Try parsing:
<!DOCTYPE HTML PUBLIC "-//W3C//DTD HTML 4.01 Transitional//EN"
"http://www.w3.org/TR/html4/loose.dtd">
<html>
<head>
<title></title>
</head>
<body>
<!-- This has obviously been edited -->
<script language="JavaScript">ImgW("http://cdn1.zone.msn.com/imagesiconhomeus_16_16_.gif", 1, "Newsletter", "<a class='ImgLnkTblI' href='http://g.msn.com/NEWS?intgid'>", "</a>");</script>
</body>
</html>
-----
It parses it as : (as obtained from toHtml(true)):
<!DOCTYPE HTML PUBLIC "-//W3C//DTD HTML 4.01 Transitional//EN"

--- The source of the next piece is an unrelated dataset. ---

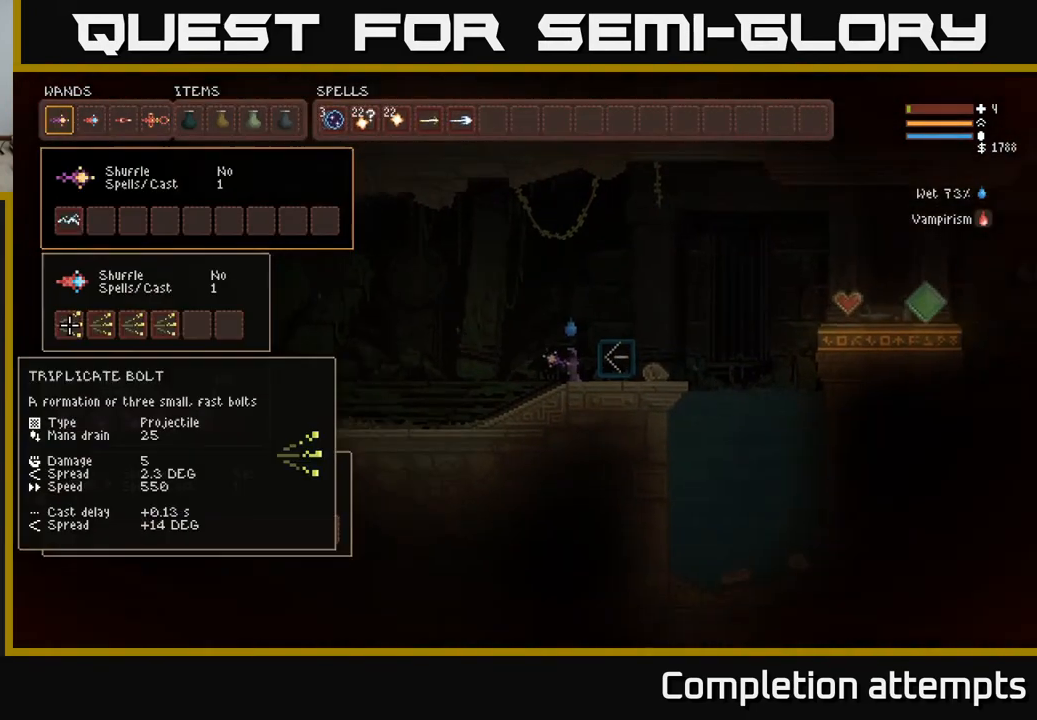
{"buttons": [], "left_stick": "center", "right_stick": "center", "events": [[17, "DPAD_DOWN", "up"], [300, "DPAD_UP", "down"], [417, "DPAD_UP", "up"]]}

"http://www.w3.org/TR/html4/loose.dtd">\
<html>
<body>
<script language="JavaScript">ImgW("http://cdn1.zone.msn.com/imagesiconhomeus_16_16_.gif", 1, "Newsletter", "<a class='ImgLnkTblI' href='http://g.msn.com/NEWS?intgid'>", "</script></a>");</script>
</body>
</html>
It's trying to parse "</a>" as a new node, which is incorrect since it's part of the script text.

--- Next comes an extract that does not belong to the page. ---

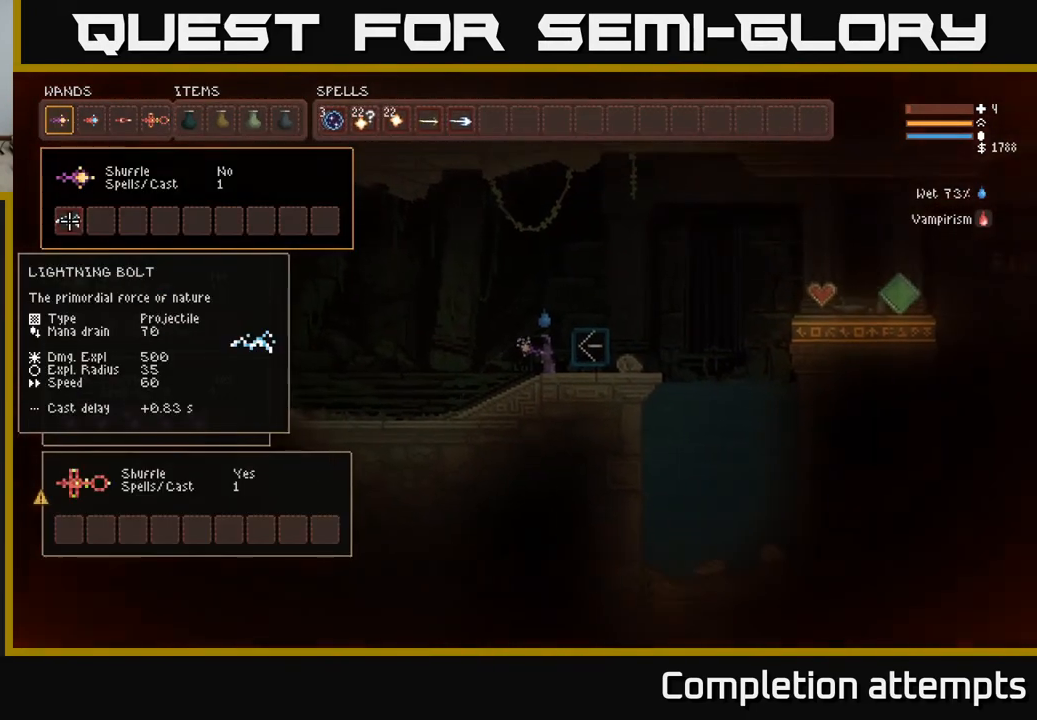
{"buttons": ["DPAD_LEFT"], "left_stick": "center", "right_stick": "center", "events": [[100, "DPAD_RIGHT", "down"], [117, "DPAD_UP", "down"], [167, "DPAD_RIGHT", "up"], [167, "DPAD_UP", "up"], [500, "DPAD_LEFT", "down"]]}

I figured out a workaround, I can submit a patch if anybody is interested. It involves a simple change in Lexer.parseCDATA(). Basically you need to keep track of quotes, even if "quotesmart" isn't true, so that if you are in quotes, it won't take an end tag enclosed in quotes as a poorly-formed HTML end tag.
Patch
File Added: patch.txt
Added a patch.
i'm interested in the patch - i need to extract text that is outside script blocks, and this bug sometimes hands me blocks of script as text. it seems to stop parsing when it encounters a </b> inside a quoted string in the script block.
i tried this patch and it works for me - thanks.
by setting ScriptScanner.STRICT = false, we can get better results. this sets the "quotesmart" variable in the parsing code.